ZBrushCentral

Mirror and weld

Hi,

I made a boot following a tutorial a friend wrote for me. I then needed to create an exact mirror of that boot but when I did so, part of the tutorial, the offset was … well as you can see below… not what I’m after.

I tried duplicating the boot in the Subtools area and then mirroring it in the Deformations section but when I merged the two together and had symmetry on the cursor dots were more focused on the original boot and when I put the cursor on the newly mirrored boot the symmetry dot was way on the other side of the original boot.

Here is an excerpt from the tutorial:

  1. Export out your boot if you haven’t yet
  2. Close zbrush
  3. Open zbrush
  4. Import in genesis
  5. Select that goofy star subtool thing, import your boot in
  6. Go back to your genesis subtool
  7. Append the boot
  8. In the geometry tab, find mirror and weld
  9. You now have two boots

Thanks for the help folks!

Richard

Attachments

MirrorAndWeldFunkyOutcome.jpg

grab your boot subtool

zplugin
subtool master
mirror

give that a try and see if it is what you’re looking for.

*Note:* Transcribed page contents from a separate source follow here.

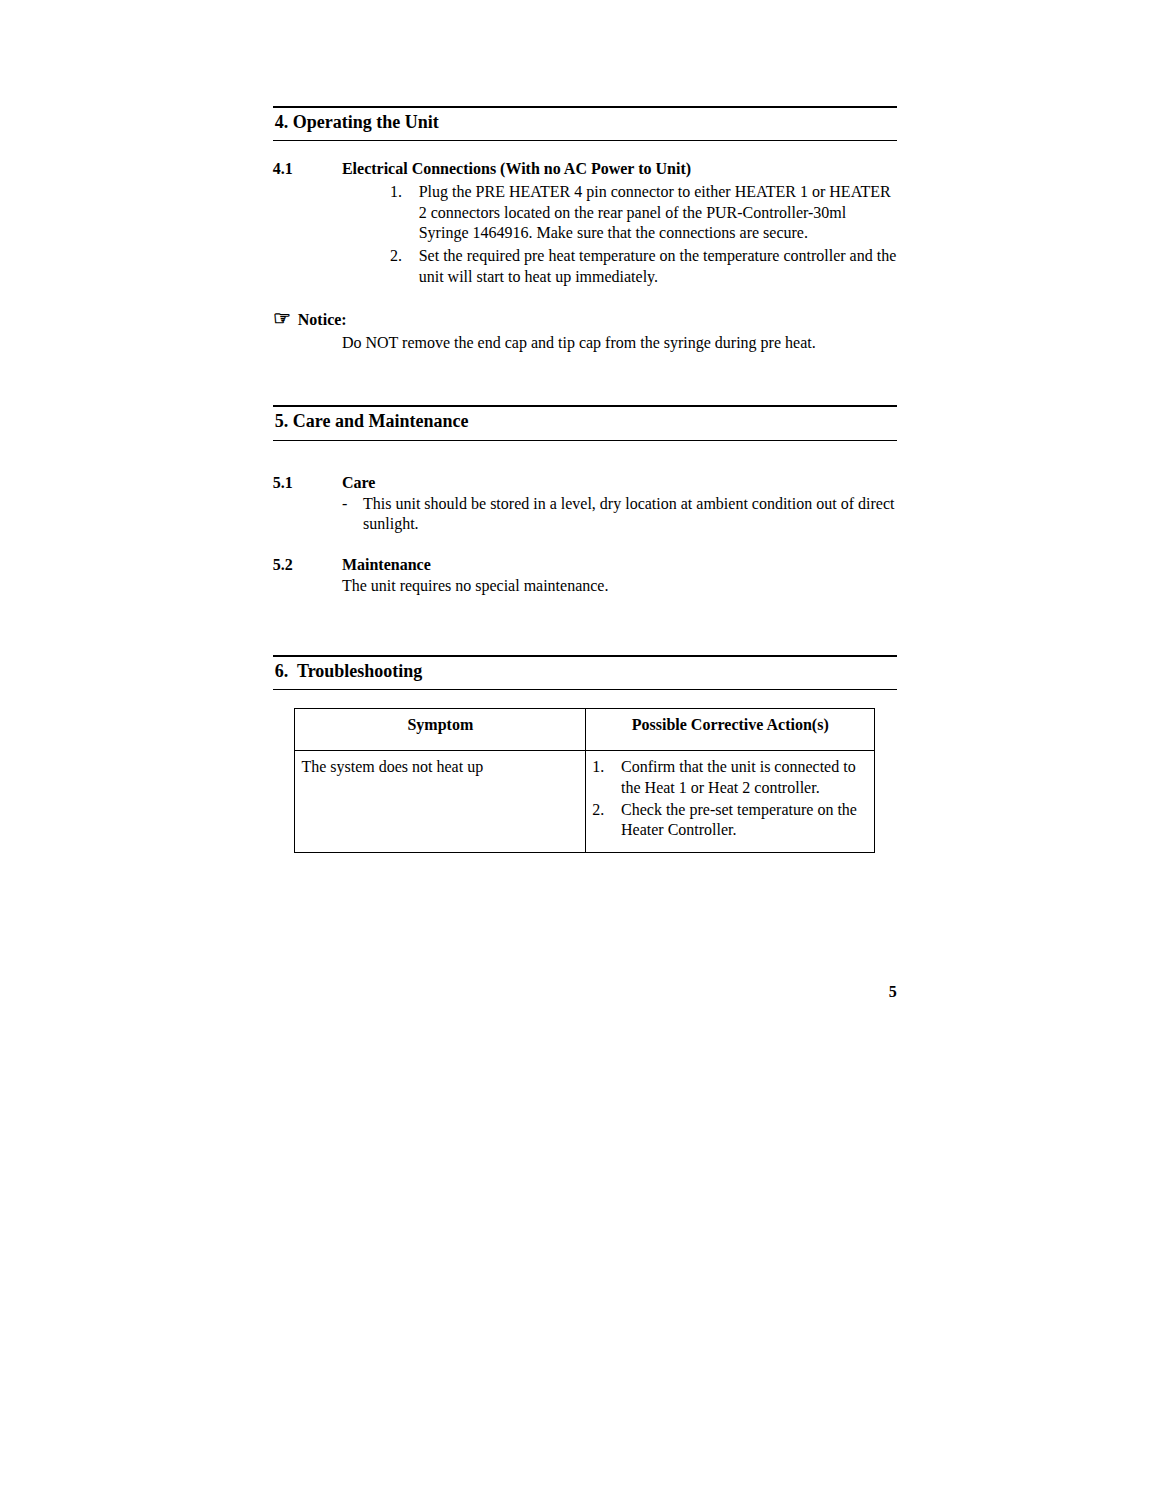4. Operating the Unit
4.1
Electrical Connections (With no AC Power to Unit)
Plug the PRE HEATER 4 pin connector to either HEATER 1 or HEATER 2 connectors located on the rear panel of the PUR-Controller-30ml Syringe 1464916. Make sure that the connections are secure.
Set the required pre heat temperature on the temperature controller and the unit will start to heat up immediately.
☞Notice:
Do NOT remove the end cap and tip cap from the syringe during pre heat.
5. Care and Maintenance
5.1
Care
-
This unit should be stored in a level, dry location at ambient condition out of direct sunlight.
5.2
Maintenance
The unit requires no special maintenance.
6. Troubleshooting
| Symptom | Possible Corrective Action(s) |
| --- | --- |
| The system does not heat up | Confirm that the unit is connected to the Heat 1 or Heat 2 controller. Check the pre-set temperature on the Heater Controller. |
5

Thanks so much. I might give that a try.

Joe got back in touch about this and said that ZB’s default “side” is the left side. SO he instructed me to go to Deformations and Mirror and then back to Geometries and Mirror & Weld.

That did the trick but taking it into another program to start rigging I noticed what looks to be a flipped vert. Not sure. In ZB it looks just fine but not in the other program. Any help for this?

Attachments

ChamBootsVertFlip.jpg

the normal on your polygon is facing the wrong direction. Triangulate that face or invert the normal direction on it to fix the problem.

Hi,

Yea, what it was was when I created the sole of the bootie there were “steps” as I was new to creating stuff like that and it was suggested that I use the Polish under the Deformation area and while it seemed to smooth out everything, removing the steps it made it APPEAR to created an inverted Poly but really it was just smooshed up. When I hid the rest of the bootie and found the point and dragged it back down (there were three such poly’s with this going on, all right next to each other at the back and three others in the front of the bootie) I could find no way to remove the extra Vertices to actually create a triangle for those 6 poly’s so took the boot into Silo and did it there.

Now I have one other issue. Perhaps you can shed some light on it for me. In the tutorial it suggested that once I created the sole area of the bootie that it would look best if I created an edge loop around that seamed area so I did that. It looked OK and I thought I had a more professional looking object but when I rendered it in the other program the edge looped area became invisible. Yea, I did not have that area hidden and yes, I did re do the UV mapping to a flat map. So the edge loop was included in that.

I took the bootie back into Silo and even thought about subdividing it in there since the boot was fairly low poly count. That went well but the edge loop … all the corners rounded up, which is really weird. Perhaps something in doing that creates a different sort of poly that I just don’t know much about. :o I like the boot more sub divided but that is a deal breaker.

SO really need to figure out those two areas:
1 - Invisible edge loops when rendering
2 - Sub division of the bootie causing the edge loop to come out with all rounded corners.

Rich

I’m not sure what an invisible edge loop is.

As for your rounding of edges, is this from the mesh in Zbrush that you’re exporting, or is this only in Silo?

Didn’t seem to happen in ZBrush but in Silo, yes. I tried it in Hexagon too, same thing. So not sure what’s up with that.